Memory Analysis and Garbage Collection Confusion

So I’m doing some memory leak checks

I always print the amount of RAM I have supposedly used onto the screen, in MB:

ram_occupied = (int)(Runtime.getRuntime().maxMemory() - Runtime.getRuntime().freeMemory())/1024/1024;

always trusted this is correct.

now it build up after time, gc makes it lower sometimes, all fine and good.

so now I want to do some analysis, I use Eclipse’s Memory Analyzer and “Acquire Heap Dump”, right
however the heap dump is only 3.4 MB of size - not telling me much, while I thought I had accumulated like 70 MB by now, as told by the code above

this btw also applies to jvisualvm and such

if I run the GC manually by using the button in visual vm for example, used ram shrinkes to about 4MB, from for example 70MB

this leds me to believe that the reason is, that most of it (66 MB) is just junk and not dump @ heap dump therefore - and stuff I don’t need to care about

my ram usage climbs 1-2MB per second on average, I use G1GC, and it can clean up until like 4MB - it doesnt always clean up everything, due to G1 I guess

Isn’t it just memory used by the VM? Eclipse might also be skipping memory that your code doesn’t allocate, like stuff Java automatically allocates for you on startup or something.

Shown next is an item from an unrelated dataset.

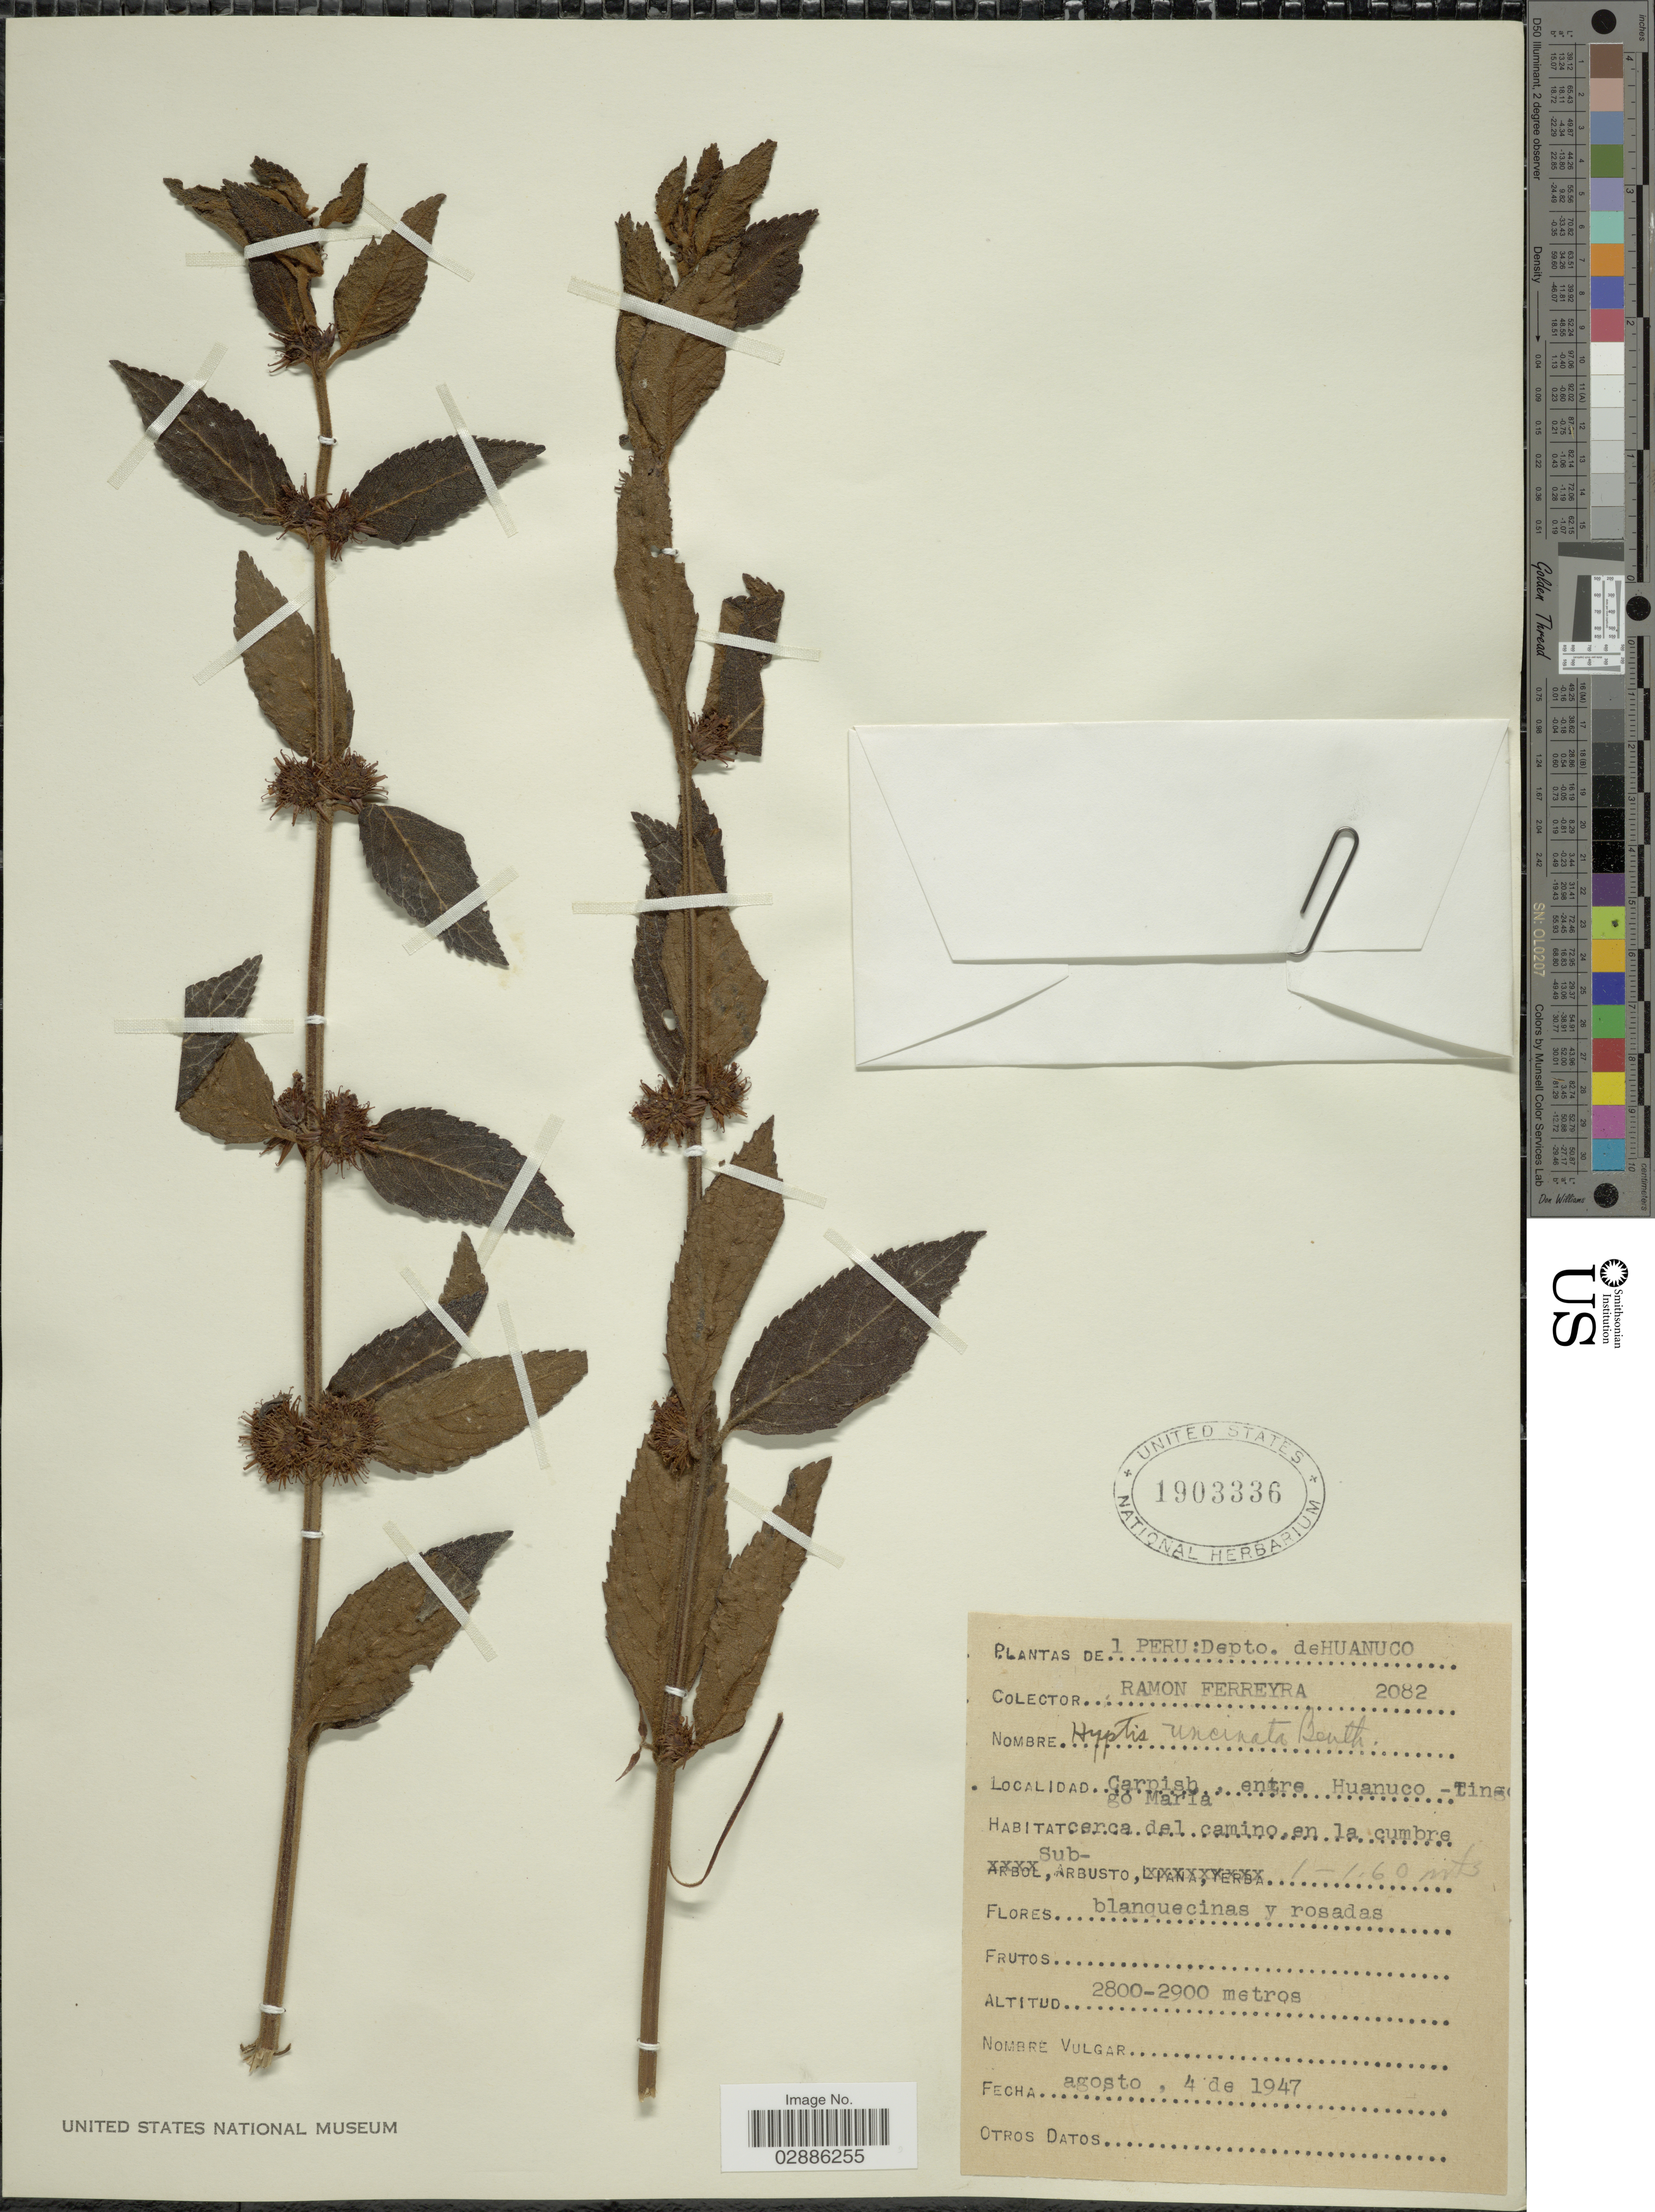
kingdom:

I believe the heap dump is a walk of live objects - it won’t give you the garbage.

Cas :slight_smile:

no. no. no. :emo:

ram_occupied = (int)(Runtime.getRuntime().totalMemory() - Runtime.getRuntime().freeMemory())/1024/1024;

note the tiny change.

well my Xms and Xmx are always equal.

so “total” returns less (122MB for example) than “max” (128MB which is equivalent to the -Xms128m -Xmx128m I specify)
Reading the Javadoc doesn’t make it all clear to me, but I guess “total” doesn’t include memory the jvm uses by itself (unrelated to my code), while “max” just shows the whole 128

although I read that [quote]If you run with -Xms1024m -Xmx1024m, the value you get from totalMemory() and maxMemory() will be equal.
[/quote]

That may have long been the case, but recent JVMs are able to shrink the heap (eventually) to a value lower than you started with.